··· Extrait

Fleurs de prIntemps

En ces temps punitifs de confinement sanitaire, les jours de beau temps dont notre région bénéficie actuellement n’ont pas la même saveur de liberté, quoique la faible densité de population des montagnes nous expose moins à une éventuelle contamination.

C’est une époque où, la floraison printanière éclatant partout dans les jardins, les chemins et les bois, il n’y a pas à aller bien loin pour contempler les fleurs colorées qui ornent la nature renaissante. En voici quelques unes, avec leurs noms savants, vulgaires, botaniques ou locaux, et leur usage, afin que vous puissiez les identifier, et compléter vos connaissances sur ces compagnes éphémères mais fidèles de nos jours.

La bruyère arborescente, erica arborea, famille des ericaceae, très commune, en association avec les arbousiers dans le maquis, fournissait les habitants en branche pour les balais et en bois pour le travail des artisans pipiers. Elle porte en Corse le nom de scopa, qui désigne aussi bien la plante que l’ustensile fabriqué avec ses branches. Ses fleurs au printemps sont très mellifères.

······
··· Données fournies

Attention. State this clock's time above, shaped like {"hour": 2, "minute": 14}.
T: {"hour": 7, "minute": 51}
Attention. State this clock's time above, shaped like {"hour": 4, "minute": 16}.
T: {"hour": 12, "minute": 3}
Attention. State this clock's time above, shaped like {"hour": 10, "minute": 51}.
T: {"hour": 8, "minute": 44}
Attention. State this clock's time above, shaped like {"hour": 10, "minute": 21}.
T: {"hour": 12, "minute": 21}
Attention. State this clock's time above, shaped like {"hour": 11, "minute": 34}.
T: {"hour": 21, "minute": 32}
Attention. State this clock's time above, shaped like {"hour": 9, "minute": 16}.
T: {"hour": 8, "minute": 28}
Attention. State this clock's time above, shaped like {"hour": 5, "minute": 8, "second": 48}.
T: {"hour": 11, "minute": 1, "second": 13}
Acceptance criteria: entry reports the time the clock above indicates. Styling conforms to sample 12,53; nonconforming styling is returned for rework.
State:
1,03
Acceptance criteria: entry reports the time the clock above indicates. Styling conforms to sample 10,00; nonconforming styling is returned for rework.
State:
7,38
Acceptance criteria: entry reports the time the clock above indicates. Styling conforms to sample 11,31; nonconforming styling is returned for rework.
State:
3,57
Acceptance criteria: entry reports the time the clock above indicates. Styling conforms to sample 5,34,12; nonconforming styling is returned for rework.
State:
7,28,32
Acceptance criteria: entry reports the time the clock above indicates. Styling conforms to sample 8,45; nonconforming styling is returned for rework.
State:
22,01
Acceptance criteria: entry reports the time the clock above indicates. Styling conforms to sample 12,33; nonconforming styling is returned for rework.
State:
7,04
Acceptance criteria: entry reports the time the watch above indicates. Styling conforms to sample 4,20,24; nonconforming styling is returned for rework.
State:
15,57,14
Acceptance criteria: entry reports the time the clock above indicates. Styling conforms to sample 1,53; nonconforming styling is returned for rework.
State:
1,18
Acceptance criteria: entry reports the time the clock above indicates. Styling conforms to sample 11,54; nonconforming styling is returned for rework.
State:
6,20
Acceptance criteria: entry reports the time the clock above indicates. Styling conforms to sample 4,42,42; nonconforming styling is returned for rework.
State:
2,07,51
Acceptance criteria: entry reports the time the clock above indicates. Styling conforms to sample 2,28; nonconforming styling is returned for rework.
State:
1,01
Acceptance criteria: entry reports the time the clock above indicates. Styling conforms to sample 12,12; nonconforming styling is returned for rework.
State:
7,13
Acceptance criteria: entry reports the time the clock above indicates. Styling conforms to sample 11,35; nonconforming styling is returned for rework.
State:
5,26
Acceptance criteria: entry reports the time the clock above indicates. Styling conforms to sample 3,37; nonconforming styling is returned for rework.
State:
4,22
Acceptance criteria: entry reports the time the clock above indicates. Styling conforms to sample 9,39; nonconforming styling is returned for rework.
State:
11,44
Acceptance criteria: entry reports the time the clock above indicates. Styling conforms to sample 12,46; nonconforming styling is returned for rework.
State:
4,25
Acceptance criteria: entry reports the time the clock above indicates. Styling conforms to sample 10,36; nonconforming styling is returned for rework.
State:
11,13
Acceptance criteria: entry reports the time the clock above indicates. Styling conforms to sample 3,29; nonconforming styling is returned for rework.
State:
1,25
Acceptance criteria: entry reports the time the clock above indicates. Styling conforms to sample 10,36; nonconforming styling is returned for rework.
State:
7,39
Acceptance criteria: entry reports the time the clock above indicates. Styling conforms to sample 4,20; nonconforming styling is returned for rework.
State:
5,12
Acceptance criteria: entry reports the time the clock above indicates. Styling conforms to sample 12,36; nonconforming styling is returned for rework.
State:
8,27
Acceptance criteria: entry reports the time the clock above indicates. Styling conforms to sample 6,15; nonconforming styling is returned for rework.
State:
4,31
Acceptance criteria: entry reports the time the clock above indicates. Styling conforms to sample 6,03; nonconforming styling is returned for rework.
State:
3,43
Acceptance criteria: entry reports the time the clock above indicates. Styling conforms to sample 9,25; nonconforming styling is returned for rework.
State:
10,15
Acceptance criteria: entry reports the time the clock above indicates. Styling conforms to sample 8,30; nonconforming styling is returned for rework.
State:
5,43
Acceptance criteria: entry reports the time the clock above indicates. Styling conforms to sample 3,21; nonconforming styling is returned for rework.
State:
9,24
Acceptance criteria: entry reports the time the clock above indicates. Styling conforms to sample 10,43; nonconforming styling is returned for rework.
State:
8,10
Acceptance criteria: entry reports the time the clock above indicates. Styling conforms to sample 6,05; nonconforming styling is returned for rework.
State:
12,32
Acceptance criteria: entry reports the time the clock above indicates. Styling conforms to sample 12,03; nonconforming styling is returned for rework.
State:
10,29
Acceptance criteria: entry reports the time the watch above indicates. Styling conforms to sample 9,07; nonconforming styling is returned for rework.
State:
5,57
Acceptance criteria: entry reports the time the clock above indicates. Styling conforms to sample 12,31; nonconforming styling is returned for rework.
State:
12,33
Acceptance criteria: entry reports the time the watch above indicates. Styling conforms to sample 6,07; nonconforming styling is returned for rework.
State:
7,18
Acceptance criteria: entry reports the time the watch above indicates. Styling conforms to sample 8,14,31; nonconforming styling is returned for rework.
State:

······

À faire |
1: Relevez tous les lieux où, selon l’extrait, la floraison printanière éclate partout.
2: Veuillez traduire en anglais cette phrase de l’extrait : « Elle porte en Corse le nom de scopa, qui désigne aussi bien la plante que l’ustensile fabriqué avec ses branches. »
Les entrées proviennent d’une autre source.

Corrigés |
1: les jardins, les chemins, les bois

2: In Corsica it bears the name scopa, which refers to both the plant and the utensil made from its branches.